24 Mai 2023
En matière de rando du vertige, impossible de passer sous silence ce fabuleux "laboratoire de la verticalité" qu'est le versant ouest du petit massif genevois. Chaque fois que je m'y rends, je suis surpris par sa complexité, son ambiance et son originalité ; admiratif aussi devant le travail de prospection et d'équipement de ceux - Suisses ou Français - qui ont défriché depuis la fin du XIXe siècle le moindre centimètre carré. Impossible ici d'espérer trouver du nouveau ! Chaque passage porte un nom, aussi bien sur les sentiers de randonnée classique que sur les plus scabreux.
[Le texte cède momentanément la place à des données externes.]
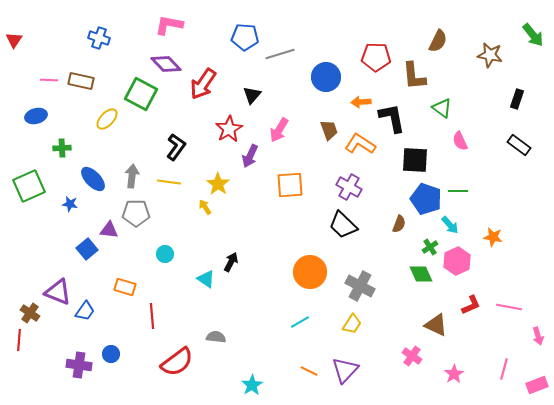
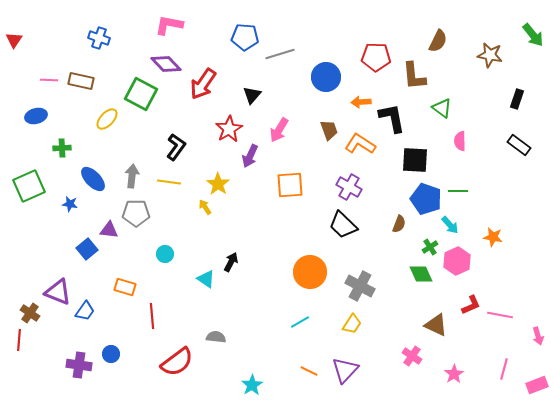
pink semicircle at (460, 141): rotated 24 degrees clockwise
pink line at (509, 307): moved 9 px left, 8 px down
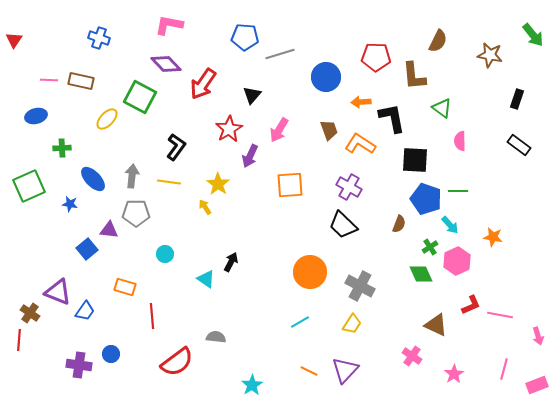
green square at (141, 94): moved 1 px left, 3 px down
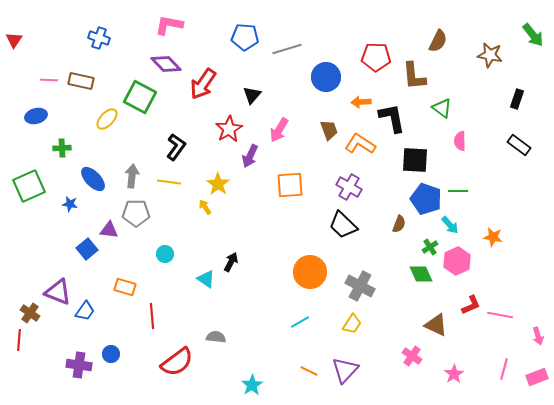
gray line at (280, 54): moved 7 px right, 5 px up
pink rectangle at (537, 385): moved 8 px up
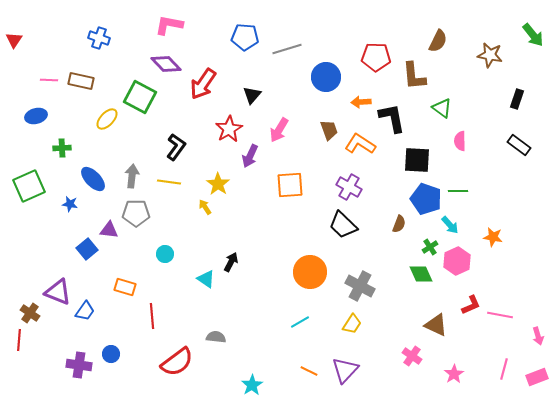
black square at (415, 160): moved 2 px right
Comme tous les massifs s'élevant au-dessus de grandes villes - Genève et Annemasse en l'occurrence -, il faisait office de terrain de jeu à une époque où les déplacements lointains n'étaient pas simples. Certains ont cru que l'engouement pour les itinéraires escarpés allait ensuite baisser au profit de l'escalade pure qui s’y est rapidement développée, mais en fait, les nombreuses "varappes" du Salève restent toutes très prisées, qu’elles relèvent du domaine de la grimpe ou de la rando du vertige.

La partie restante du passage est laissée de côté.